Yeah I've explained this about 10 different times on 10 different threads so far. It's gotten so bothersome I just started posting the wiki definition when someone wants to debate the issue.

Completely understandable...I actually went searching for a "dumbed down" explanation (that is by no means an implied insult to anyone, just to be perfectly clear, people!) and happily, found that guy's article. Spent a long time yesterday trying to get through to a colleague who insisted "murder is murder, dammit!" it isn't always, under the law. Just as people frequently equate the law with justice, which is also sadly incorrect.
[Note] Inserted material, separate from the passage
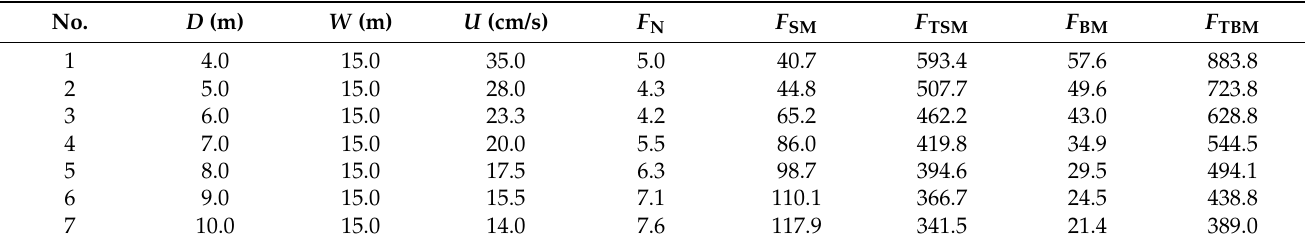
Table 3. Maximum tension on trash-blocking net and mooring system for different water depths.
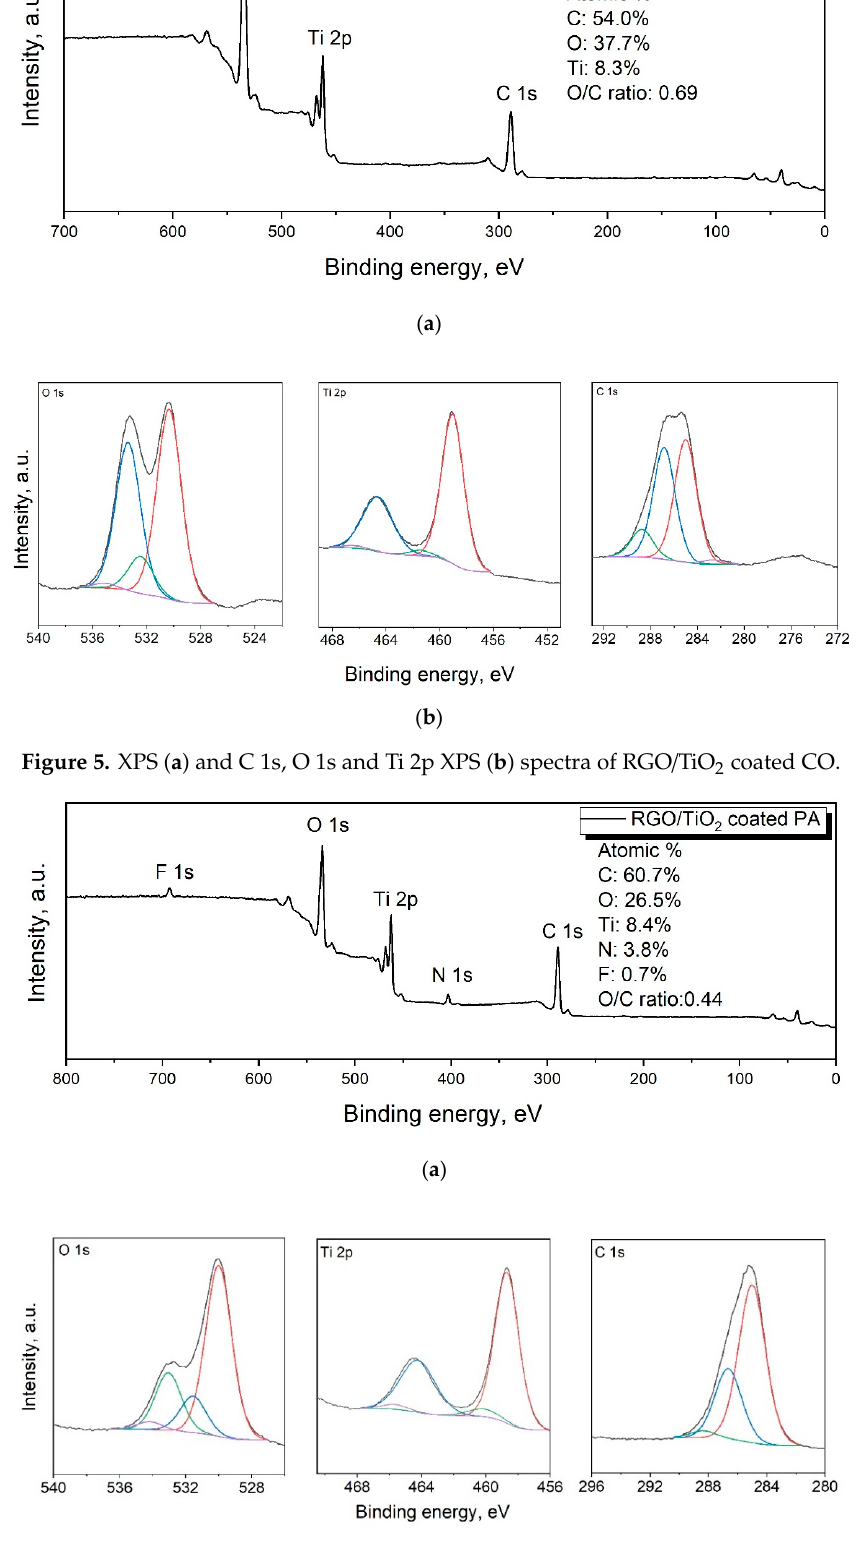
Figure 6. XPS ( a ) and C 1s, O 1s and Ti 2p XPS ( b ) spectra of RGO/TiO 2 coated PA. Table 2. Deconvoluted XPS data of coated fabrics (A smart-type background subtraction model was used to obtain the XPS signal intensity of each individual peaks. Subsequently, an asymmetric Gaussian/Lorentzian function at a constant ratio G/L = 0.35 was used for the deconvolution procedure. All measured BEs were calibrated to the position of C 1s peak at 285.0 eV).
posted on May, 9 2015 @ 03:38 PM
a reply to: Shamrock6

Making things up hmm. Just one page back in this thread:

originally posted by: Shamrock6
Never said you did bub. You've been asked repeatedly "who should do it?" and can't even suggest anything or anybody.
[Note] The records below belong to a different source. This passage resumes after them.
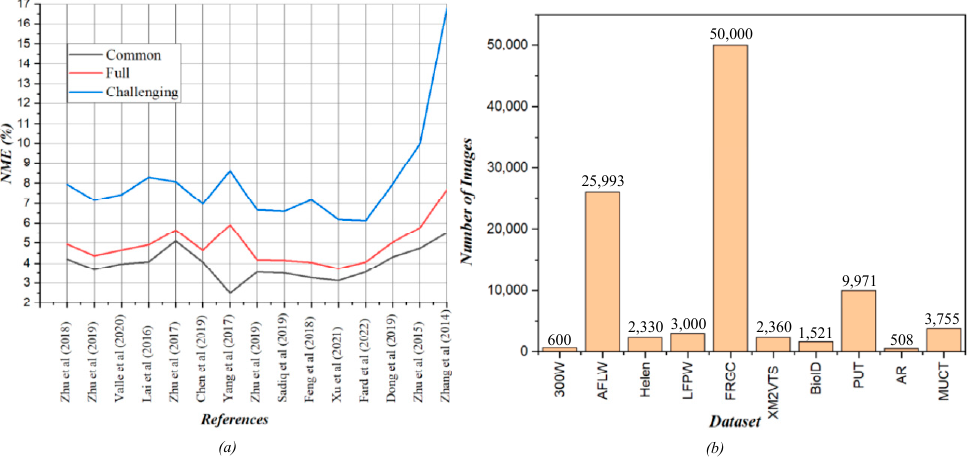
Figure 4. ( a ) NME description of the studies surveyed on a 300W dataset [4,13,15,39–41,43,47,50– ( b ) the number of datasets published in the 55,62]; ( b ) the number of datasets published in the studies.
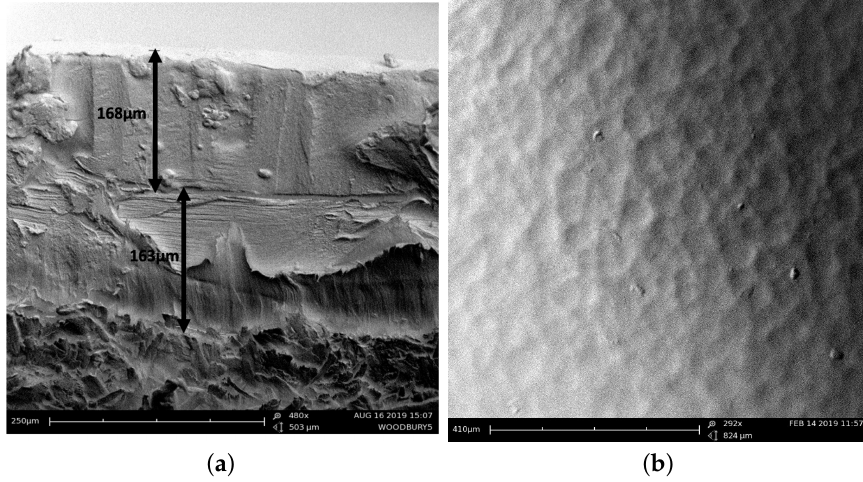
Figure 5. ( a ) SEM image of the cross section in a double-layer red print, ordered as MY, showing two well-defined print layers are of similar height. This is due to the built-in accommodation provided by the second-layer printing plate, as described in the text. ( b ) Image of the paper surface, showing the uneven substrate. The feature size, averaged over fifteen measures, is 61 µ m in diameter. This could be one of the immediate causes for variation in print height across a flat plane of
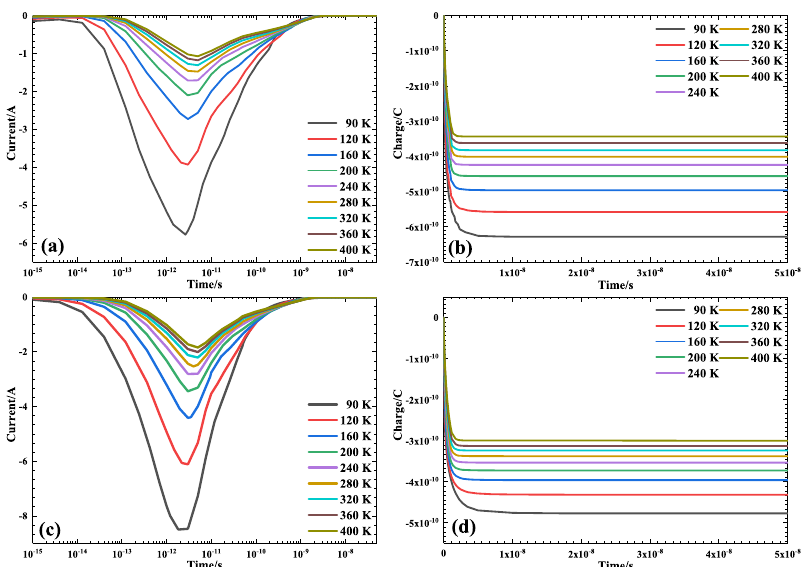
Figure 12. Change in base current and collected charge with time when heavy ions vertically irradiate the emitter ( a , b ) and base ( c , d ) of the SiGe HBT under different ambient temperatures.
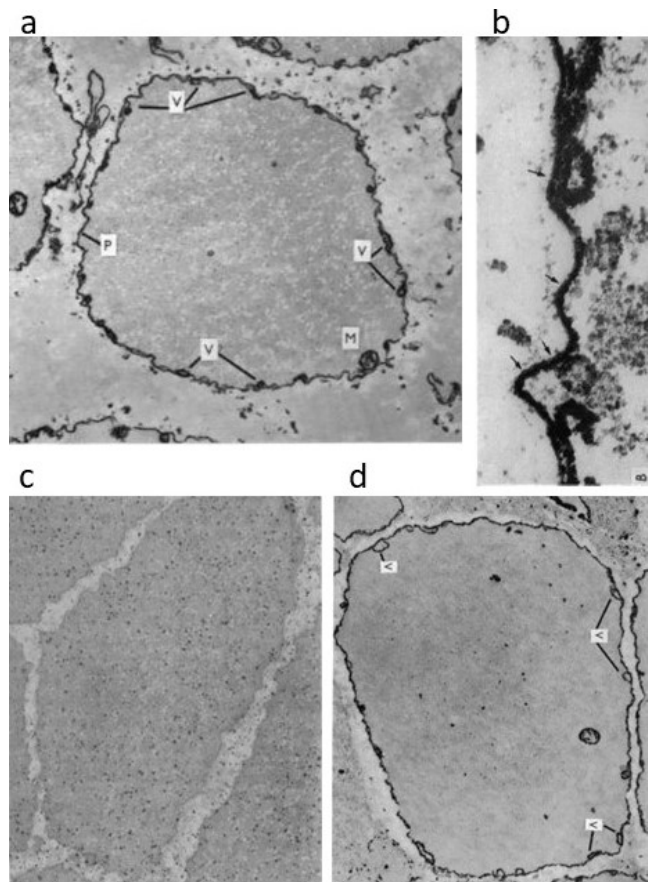
Figure 6. Intracellular localization and translocation of Ca-containing electron-opaque pyroantimonate precipitate in the ABRM fibers. ( a ) Cross-section of resting fibers exhibiting electron-opaque precipitate along the inner surface of the cell membrane (P), at the intracellular vesicles in close apposition to the cell membrane (V), and at the mitochondria (M). ( b ) High magnification view around the cell membrane. Arrows indicate outer surface of the cell membrane. ( c ) Cross-section of actively contracted fibers. Note the diffuse distribution of pyroantimonate precipitates in the cytoplasm in the form of fine particles. ( d ) Cross-sections of fibers in the catch state. Note that pyroantimonate precipitate shows localization similar to that in resting fibers. Calibration, 1 µm for ( a ), ( c ) and ( d ), and 0.1 µm for ( b ). (Atsumi and Sugi [28]).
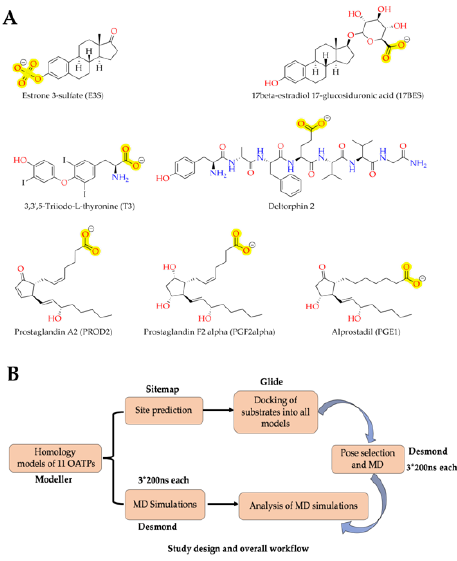
Figure 1. ( A ) 2D structure representation of the compounds OATP ligands employed in this study, negatively charged anions are highlighted in yellow. ( B ) Overall study design and workflow fol- lowed.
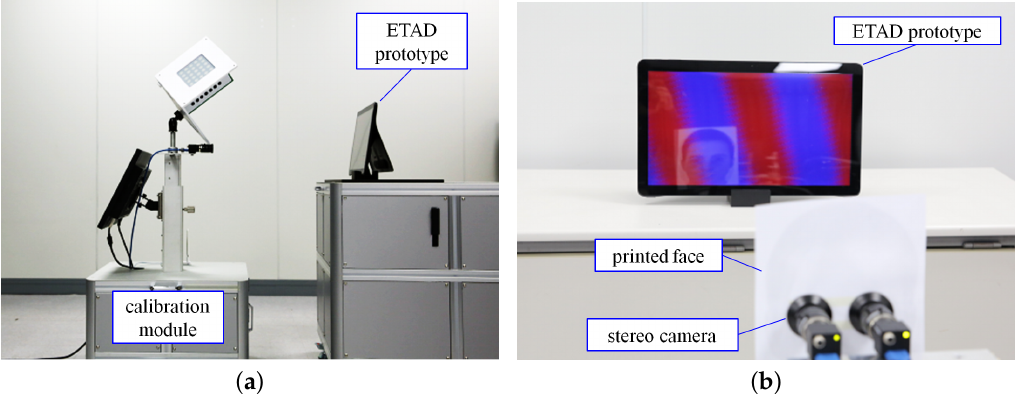
Figure 10. Calibration process: ( a ) calibration process using the calibration module; and ( b ) verification process using a stereo camera with a fake facial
So it appears it's just as I said and notice the name calling, "bub". You lied about me never making a suggestion even though I absolutely did:

originally posted by: FraggleRock

Groups of individuals with education in criminal justice who are independent of the police department SHOULD be involved when an investigation involves police. There are no specific names.

Which as I've repeated several times you mocked:

originally posted by: Shamrock6
God, railgun! It's people who have a background and education in criminal justice, maybe even a degree in it. And study case law. And study policies and procedures. But are removed enough from the system that nobody could possibly ever think they might be tainted.


So please, "Oh em gee stop with the victim card". You've shown zero interest in having any interesting or otherwise discussion with me.

posted on May, 9 2015 @ 03:41 PM
a reply to: combatmaster

That's what George said about the Boston Tea Party.

I'm still trying to figure out why white people riot over silly sports teams.

posted on May, 10 2015 @ 11:31 AM
a reply to: FraggleRock

My god. You're still going? Are you one of those people that has to have the last word so you can claim "victory" or something?

Yes. You suggested an idea. Which I acknowledged. And then no ideas at to how to achieve. Terrific. As I said, if wishes were fishes and such.

I've shown zero interest in discussing anything because you have nothing to discuss. "Wouldn't world peace be great?" would get the exact same response. Great idea, how's that going to happen? Oh, you have literally zero input beyond waxing prophetic about it? Gee, that's so helpful and all. Let's sit around and talk about how great it would be instead of having any sort of discussion about how to achieve it.

That whole new age idiom "just envision your goals" is great and all, until you realize you have zero concept of how to achieve what you envision.

Not that any of that matters. I'm sure the only response will be more victimization. You may proceed with the last word having now.

posted on May, 10 2015 @ 01:17 PM
a reply to: Shamrock6

So I respond and I'm "looking for the last word" or some sort of "victory" and yet you keep responding and what, that's different? Cool story bro.

If you are so uninterested in having any discussion then just go away. You aren't required to inject your sarcastic responses and insulting remarks.

My original opinion was that having a police investigation conclude that charges against police aren't supported, isn't surprising.

My simple suggestion was that the police departments shouldn't be in charge of investigating when their own officers are involved. That people with education and understanding of the criminal justice system should be involved.

Maybe private investigators could be involved. Or refer all such cases to the FBI. Maybe we create a new agency who's sole function is to investigate law enforcement. If you wish to add to that or make a counter suggestion then by all means. If not, move on.